PROFANATIONS EN FRANCE


84 tombes ont été la cible de dégradations ce 31 octobre, veille de la Toussaint, dans le cimetière de La Chapelle-Basse-Mer près de Nantes. une cinquantaine de tombes ont été particulièrement touchées.
C'est la deuxième fois dans le mois que le cimetière est la cible de vandalisme, après de précédents faits, moins graves, les 8 et 9 octobre dernier.

Cette fois-ci, des plaques ont été détruites, soulevant l'indignation des habitants de la commune. S'en prendre à des morts, disent-il en substance, c'est plus lâche et plus vil que n'importe quel autre méfait.

Le cimetière de la Chapelle-Basse-Mer (Loire Atlantique) a été le théâtre de deux scène de profanation : pots de fleur, plaques de commémoration et crucifix ont été brisés et jetés à terre, le 17 et 29 octobre 2007.

Réseau Indignations

Trois enfants de 11 à 14 ans ont été arrêtés en flagrant délit en train de briser pots de fleur et plaques mortuaires dans le cimetière de Montbazon.
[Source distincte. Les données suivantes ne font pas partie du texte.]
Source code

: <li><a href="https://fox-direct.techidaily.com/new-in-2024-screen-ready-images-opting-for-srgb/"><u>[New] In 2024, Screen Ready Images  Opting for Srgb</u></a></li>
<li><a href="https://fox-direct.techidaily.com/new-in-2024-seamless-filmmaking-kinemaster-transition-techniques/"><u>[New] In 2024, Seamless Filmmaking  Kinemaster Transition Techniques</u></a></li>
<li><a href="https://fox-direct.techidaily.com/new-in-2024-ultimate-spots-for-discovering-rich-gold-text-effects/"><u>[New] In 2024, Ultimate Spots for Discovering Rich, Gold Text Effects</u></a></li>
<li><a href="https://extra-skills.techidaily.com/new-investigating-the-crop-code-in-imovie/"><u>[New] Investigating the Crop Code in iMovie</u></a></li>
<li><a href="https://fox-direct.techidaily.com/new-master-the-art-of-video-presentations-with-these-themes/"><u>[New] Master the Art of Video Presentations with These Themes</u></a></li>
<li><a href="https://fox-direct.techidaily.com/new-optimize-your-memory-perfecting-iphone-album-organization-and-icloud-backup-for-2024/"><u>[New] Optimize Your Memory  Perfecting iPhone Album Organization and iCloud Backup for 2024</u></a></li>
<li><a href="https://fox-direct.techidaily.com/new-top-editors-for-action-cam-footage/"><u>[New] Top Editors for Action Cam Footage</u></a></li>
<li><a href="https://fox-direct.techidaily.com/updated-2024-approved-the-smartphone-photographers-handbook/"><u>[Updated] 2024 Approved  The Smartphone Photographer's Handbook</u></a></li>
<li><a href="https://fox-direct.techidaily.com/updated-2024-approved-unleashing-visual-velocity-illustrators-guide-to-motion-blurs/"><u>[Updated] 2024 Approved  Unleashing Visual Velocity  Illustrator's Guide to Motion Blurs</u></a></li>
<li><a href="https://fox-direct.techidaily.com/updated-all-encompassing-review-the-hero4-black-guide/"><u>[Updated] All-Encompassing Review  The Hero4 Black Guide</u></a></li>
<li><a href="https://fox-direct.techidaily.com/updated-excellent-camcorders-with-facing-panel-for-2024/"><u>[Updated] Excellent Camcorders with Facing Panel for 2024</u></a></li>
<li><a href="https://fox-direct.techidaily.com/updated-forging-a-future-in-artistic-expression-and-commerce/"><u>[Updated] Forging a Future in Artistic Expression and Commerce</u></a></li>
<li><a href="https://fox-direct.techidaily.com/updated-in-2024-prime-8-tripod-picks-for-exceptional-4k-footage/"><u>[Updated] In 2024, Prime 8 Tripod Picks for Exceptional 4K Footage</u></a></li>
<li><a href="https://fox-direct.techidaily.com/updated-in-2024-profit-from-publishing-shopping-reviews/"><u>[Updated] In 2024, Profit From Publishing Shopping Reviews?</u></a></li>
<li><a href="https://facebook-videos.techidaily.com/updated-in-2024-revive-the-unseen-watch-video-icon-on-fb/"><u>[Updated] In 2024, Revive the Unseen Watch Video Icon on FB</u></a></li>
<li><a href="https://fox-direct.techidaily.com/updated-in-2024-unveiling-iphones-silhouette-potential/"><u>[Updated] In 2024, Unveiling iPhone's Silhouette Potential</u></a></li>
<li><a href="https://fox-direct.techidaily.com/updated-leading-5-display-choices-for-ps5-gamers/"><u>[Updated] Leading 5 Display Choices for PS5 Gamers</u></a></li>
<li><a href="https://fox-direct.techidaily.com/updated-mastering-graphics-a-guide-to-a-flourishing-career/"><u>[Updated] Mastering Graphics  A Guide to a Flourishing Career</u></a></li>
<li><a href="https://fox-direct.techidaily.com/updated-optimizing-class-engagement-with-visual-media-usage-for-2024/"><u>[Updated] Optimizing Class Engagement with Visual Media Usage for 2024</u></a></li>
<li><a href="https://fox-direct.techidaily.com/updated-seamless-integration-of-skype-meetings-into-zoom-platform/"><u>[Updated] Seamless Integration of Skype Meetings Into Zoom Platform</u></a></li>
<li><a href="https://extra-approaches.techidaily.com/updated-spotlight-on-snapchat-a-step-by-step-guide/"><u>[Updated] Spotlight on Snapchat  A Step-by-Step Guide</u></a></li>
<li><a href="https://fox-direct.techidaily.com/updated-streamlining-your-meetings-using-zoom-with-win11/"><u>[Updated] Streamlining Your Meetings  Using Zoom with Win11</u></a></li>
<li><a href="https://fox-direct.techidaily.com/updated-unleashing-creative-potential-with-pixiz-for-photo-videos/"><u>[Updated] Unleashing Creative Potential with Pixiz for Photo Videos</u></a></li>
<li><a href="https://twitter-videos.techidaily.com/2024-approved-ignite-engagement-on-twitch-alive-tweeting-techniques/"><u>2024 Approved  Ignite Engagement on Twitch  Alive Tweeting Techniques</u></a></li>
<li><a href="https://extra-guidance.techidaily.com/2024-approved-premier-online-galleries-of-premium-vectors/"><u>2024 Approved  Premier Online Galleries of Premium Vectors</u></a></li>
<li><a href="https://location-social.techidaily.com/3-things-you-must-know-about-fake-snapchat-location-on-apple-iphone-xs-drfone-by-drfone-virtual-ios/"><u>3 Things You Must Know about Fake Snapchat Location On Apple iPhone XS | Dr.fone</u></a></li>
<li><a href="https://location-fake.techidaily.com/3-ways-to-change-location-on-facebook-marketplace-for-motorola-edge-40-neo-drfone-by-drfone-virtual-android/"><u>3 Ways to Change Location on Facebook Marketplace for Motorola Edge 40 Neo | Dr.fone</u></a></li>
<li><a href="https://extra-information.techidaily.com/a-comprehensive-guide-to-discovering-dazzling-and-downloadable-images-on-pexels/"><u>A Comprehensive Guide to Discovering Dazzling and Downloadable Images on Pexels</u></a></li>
Ils étaient les auteurs du même acte de vandalisme perpétré une semaine plus tôt au même endroit.

Réseau indignations.

Un homme de 45 ans, à qui l'on reproche 73 vols dans des églises de Lorraine, comparaît depuis lundi devant le tribunal correctionnel de Nancy. Ces vols, réalisés entre 2004 et fin 2006 s'évaluent à un préjudice de 625.000 euros.
Eric Popic, l'intéressé ne reconnaît que 37 de ces vols, et explique que cambrioler des lieux de culte était un moyen "facile de se faire 1.200 euros dans la nuit". Il précise qu'il en a eu l'idée "en regardant la télé".

Son mode opératoire était toujours le même. L'homme cassait un carreau d'église ou arrachait un barreau de fenêtre, pénétrait dans l'église, et il ressortait par la grande porte avec son butin. Il passait ensuite la nuit dans sa voiture, sur un chemin de campagne, parce que "les phares, ça se voit la nuit". Puis il se rendait en Belgique, où travaillait l'un des deux receleurs présumés comparaissant à ses côtés.

"Aussitôt volé, aussitôt vendu", a résumé le prévenu à l'audience.

Eric Popic, qui dit avoir toujours oeuvré seul, a estimé avoir ainsi gagné 35.000 euros, qu'il a entièrement perdus au casino. "C'était de l'argent facile. Il n'était donc pas difficile de le dépenser", a-t-il commenté.

L'homme a été confondu par son téléphone portable, dont un signal a été capté près d'une église le soir d'un vol.

Le tribunal correctionnel de Nancy, où Eric Popic est poursuivi pour "vols ou tentatives de vols aggravés de trois circonstances en récidive" ainsi que pour un "vol en réunion", rendra son jugement mercredi.